What Are Transosteal Implants?

For individuals who have lost teeth in some way-whether they are in their 30s or 60s-dental implants go a long way toward rebuilding any lost confidence by installing safe replacements. These implants, made with titanium, are inserted beneath gum tissue and into the jaw bone, providing artificial teeth with an anchor.

The dental implant market, consisting of subperiosteal, endosteal, and transosteal implants, has been growing globally, in part due to the elderly population increasing with every new year. Interestingly, of these dental implant types, transosteal implants have become largely unpopular in the U.S., and it’s crucial for potential implant candidates that they know why.

How They Work

Transosteal implants are only inserted into the lower jaw, with a U-shaped metal frame or pins being placed through the alveolar socket as well as the bone. This is followed by the teeth being positioned on top.

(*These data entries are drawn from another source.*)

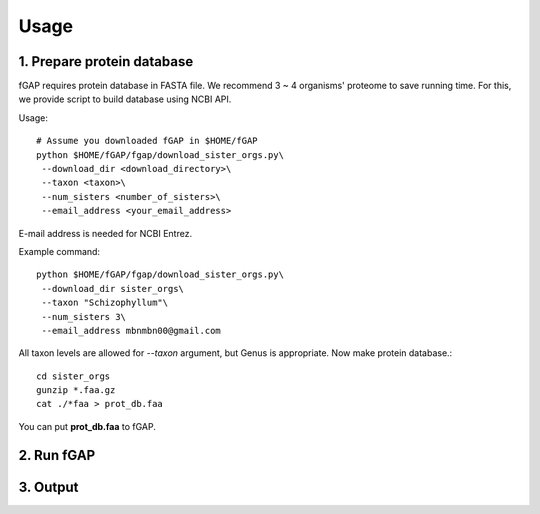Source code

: .. _usage:

=====
Usage
=====

---------------------------
1. Prepare protein database
---------------------------

fGAP requires protein database in FASTA file. We recommend 3 ~ 4 organisms' proteome to save running time. For this, we provide script to build database using NCBI API.

Usage::

    # Assume you downloaded fGAP in $HOME/fGAP
    python $HOME/fGAP/fgap/download_sister_orgs.py\
     --download_dir <download_directory>\
     --taxon <taxon>\
     --num_sisters <number_of_sisters>\
     --email_address <your_email_address>

E-mail address is needed for NCBI Entrez.

Example command::

    python $HOME/fGAP/fgap/download_sister_orgs.py\
     --download_dir sister_orgs\
     --taxon "Schizophyllum"\
     --num_sisters 3\
     --email_address mbnmbn00@gmail.com

All taxon levels are allowed for *--taxon* argument, but Genus is appropriate. Now make protein database.::

    cd sister_orgs
    gunzip *.faa.gz
    cat ./*faa > prot_db.faa

You can put **prot_db.faa** to fGAP. 

-----------
2. Run fGAP
-----------

---------
3. Output
---------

If metal pins are utilized, they’re stabilized using a metal plate that is located on the jaw’s base, creating the U-shape required for stability. The name “transosteal,” which literally means “through the bone,” differentiates this implant from endosteal (inserted within bone) and subperiosteal (on top of bone).

Why Transosteal Implants Are Unpopular

Being introduced initially in 1953, two models for the metal plate-based transosteal implants were available. However, since their introduction, it’s been discovered that transosteal implants are less successful in the long run and produce too many complications, which is why most dentists no longer recommend them. Implants are judged by an implant success rate, which is based on specific criteria for an implant’s performance:

· Implant does not move more than one millimeter.

· Patient lost less than 30 percent of the bone’s height.

· No indications exist of damage or infection to other teeth or surrounding tissue.

· Implant works well for at least five years.

Some of the complications patients can experience with transosteal implants include implant site infection, gingival hyperplasia, and losing the crestal bone, which supports teeth. As well, the process causes patients a good deal of pain and could result in scarring on the area operated upon.

Current Patients

For patients who currently have transosteal implants, they should seek out a professional evaluation of their implant’s success. If those patients have no issues, the best course of action is to work toward or continue maintaining a strong oral health care routine, which should include brushing twice daily, flossing once per a day, and even using an ADA approved mouthwash for extra protection against bacteria and plaque.